Assignment:
Give back an exact copy of the lines in the records below, from the line that has "CAMPUS VIRTUAL" through the line that has "y disfruté aplicarme", and nothing besides.
Given data below:
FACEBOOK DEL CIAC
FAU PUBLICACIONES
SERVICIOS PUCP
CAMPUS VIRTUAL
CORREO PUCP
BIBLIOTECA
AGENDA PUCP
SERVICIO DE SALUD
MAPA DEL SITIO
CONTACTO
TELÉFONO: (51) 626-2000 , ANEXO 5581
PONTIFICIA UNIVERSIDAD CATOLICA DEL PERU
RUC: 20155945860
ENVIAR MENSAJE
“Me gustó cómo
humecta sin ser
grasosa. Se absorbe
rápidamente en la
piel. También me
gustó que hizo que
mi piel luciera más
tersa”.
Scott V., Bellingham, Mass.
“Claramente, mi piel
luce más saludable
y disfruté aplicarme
End of Given data.
Given data below:
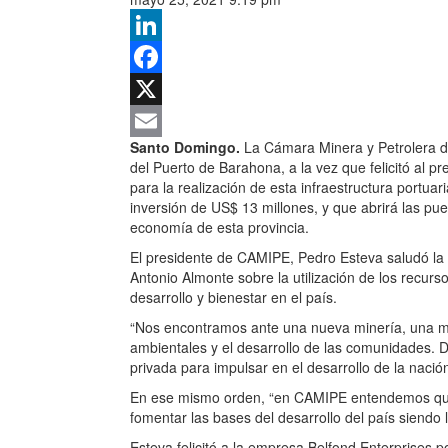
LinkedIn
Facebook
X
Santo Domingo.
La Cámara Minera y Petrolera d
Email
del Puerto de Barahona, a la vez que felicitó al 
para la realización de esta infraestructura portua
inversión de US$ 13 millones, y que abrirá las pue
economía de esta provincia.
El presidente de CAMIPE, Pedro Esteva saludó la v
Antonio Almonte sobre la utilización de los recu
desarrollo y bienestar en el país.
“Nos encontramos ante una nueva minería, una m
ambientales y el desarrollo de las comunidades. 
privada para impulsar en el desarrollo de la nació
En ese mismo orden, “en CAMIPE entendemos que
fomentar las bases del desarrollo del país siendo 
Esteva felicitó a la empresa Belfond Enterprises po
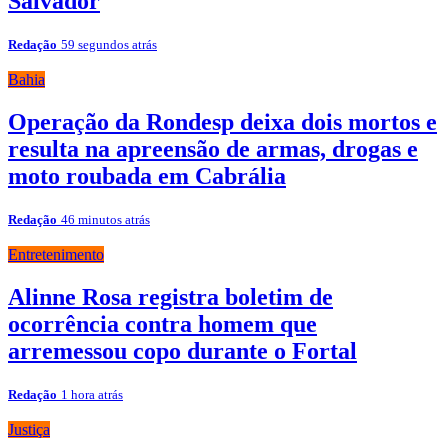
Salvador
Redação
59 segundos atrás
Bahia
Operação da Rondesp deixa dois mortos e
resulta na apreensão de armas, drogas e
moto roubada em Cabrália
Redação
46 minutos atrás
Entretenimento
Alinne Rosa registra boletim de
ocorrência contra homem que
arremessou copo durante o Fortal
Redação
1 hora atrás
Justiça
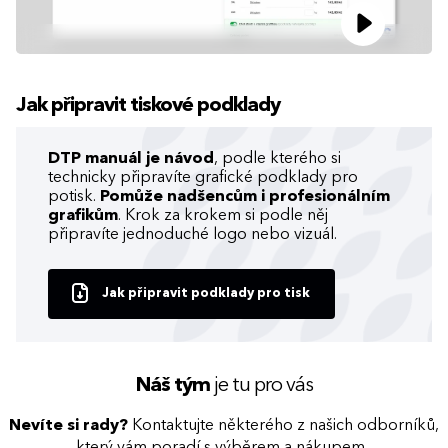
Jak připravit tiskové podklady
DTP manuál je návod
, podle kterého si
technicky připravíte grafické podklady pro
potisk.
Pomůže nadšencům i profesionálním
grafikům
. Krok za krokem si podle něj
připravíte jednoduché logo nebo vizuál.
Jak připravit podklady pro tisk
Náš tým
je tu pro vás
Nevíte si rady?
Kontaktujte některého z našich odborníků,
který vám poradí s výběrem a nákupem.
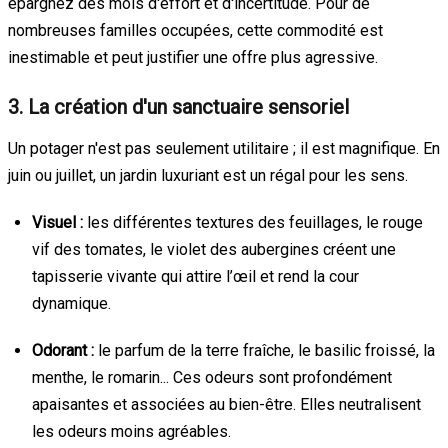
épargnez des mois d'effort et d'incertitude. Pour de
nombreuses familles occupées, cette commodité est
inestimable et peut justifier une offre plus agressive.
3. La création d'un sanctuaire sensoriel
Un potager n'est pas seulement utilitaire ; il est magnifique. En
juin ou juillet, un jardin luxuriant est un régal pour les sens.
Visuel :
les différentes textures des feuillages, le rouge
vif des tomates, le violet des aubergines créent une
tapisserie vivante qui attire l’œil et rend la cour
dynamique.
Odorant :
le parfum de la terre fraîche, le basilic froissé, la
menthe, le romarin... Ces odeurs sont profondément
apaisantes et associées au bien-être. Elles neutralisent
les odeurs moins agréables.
End of Given data.
Given data below:
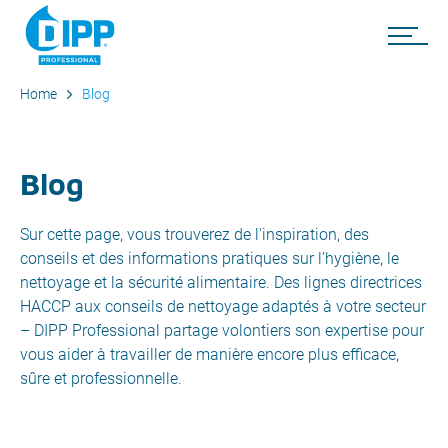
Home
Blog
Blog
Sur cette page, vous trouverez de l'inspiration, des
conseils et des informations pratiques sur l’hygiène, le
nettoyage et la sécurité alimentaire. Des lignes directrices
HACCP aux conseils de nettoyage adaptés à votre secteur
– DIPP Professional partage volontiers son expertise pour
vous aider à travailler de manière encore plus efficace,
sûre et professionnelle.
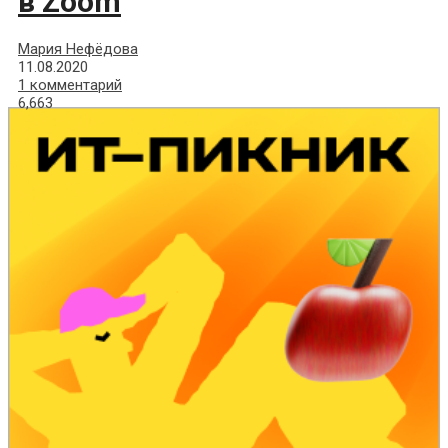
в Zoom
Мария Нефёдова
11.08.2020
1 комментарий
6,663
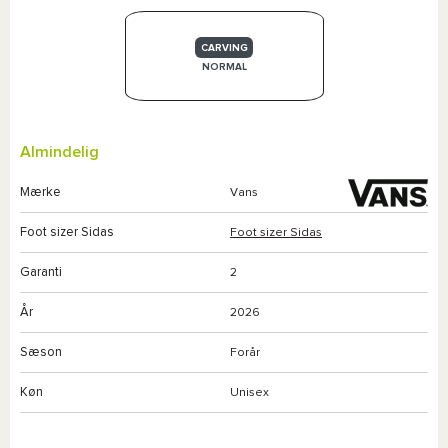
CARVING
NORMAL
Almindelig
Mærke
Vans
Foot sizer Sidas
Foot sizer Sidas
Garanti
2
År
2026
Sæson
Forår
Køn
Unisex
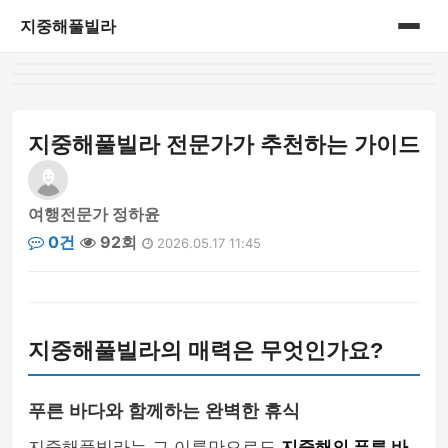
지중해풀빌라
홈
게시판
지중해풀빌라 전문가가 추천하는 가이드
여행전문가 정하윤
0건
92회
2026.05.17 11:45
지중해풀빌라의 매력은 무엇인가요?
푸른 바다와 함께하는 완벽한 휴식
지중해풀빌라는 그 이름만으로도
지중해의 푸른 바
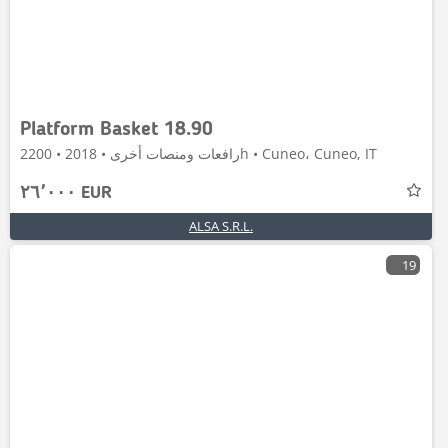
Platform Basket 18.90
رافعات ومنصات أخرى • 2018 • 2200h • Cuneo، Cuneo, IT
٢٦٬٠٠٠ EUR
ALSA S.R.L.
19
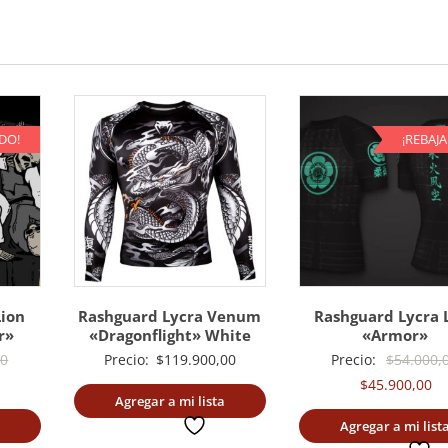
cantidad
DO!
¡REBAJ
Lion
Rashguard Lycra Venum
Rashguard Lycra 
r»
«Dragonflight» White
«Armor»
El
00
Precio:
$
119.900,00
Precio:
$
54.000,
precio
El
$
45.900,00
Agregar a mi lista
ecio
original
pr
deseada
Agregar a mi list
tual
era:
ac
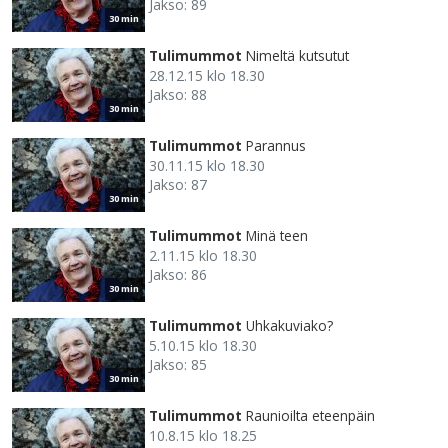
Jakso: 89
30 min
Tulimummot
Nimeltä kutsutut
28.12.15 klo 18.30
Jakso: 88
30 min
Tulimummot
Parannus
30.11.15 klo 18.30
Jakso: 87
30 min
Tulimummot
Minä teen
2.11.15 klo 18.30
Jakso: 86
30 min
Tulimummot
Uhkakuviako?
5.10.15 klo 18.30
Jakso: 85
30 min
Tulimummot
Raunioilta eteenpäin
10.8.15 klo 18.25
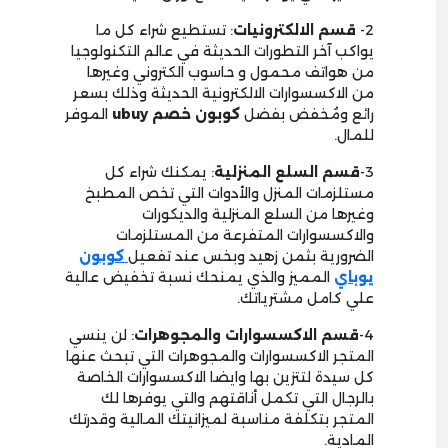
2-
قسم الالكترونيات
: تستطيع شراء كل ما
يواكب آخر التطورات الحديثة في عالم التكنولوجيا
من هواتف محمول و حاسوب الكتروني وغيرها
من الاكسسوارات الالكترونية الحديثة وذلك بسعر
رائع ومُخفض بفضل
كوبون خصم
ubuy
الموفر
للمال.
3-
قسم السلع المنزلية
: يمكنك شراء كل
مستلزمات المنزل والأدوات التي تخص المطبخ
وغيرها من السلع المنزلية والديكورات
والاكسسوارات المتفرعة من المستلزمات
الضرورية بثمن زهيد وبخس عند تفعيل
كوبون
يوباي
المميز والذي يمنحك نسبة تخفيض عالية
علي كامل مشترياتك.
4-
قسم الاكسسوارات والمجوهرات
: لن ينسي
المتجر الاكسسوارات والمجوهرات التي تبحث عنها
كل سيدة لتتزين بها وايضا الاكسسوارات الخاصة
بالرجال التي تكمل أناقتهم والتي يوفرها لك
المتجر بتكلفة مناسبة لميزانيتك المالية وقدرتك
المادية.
End of Given data.
Task result:
CAMPUS VIRTUAL
CORREO PUCP
BIBLIOTECA
AGENDA PUCP
SERVICIO DE SALUD
MAPA DEL SITIO
CONTACTO
TELÉFONO: (51) 626-2000 , ANEXO 5581
PONTIFICIA UNIVERSIDAD CATOLICA DEL PERU
RUC: 20155945860
ENVIAR MENSAJE
“Me gustó cómo
humecta sin ser
grasosa. Se absorbe
rápidamente en la
piel. También me
gustó que hizo que
mi piel luciera más
tersa”.
Scott V., Bellingham, Mass.
“Claramente, mi piel
luce más saludable
y disfruté aplicarme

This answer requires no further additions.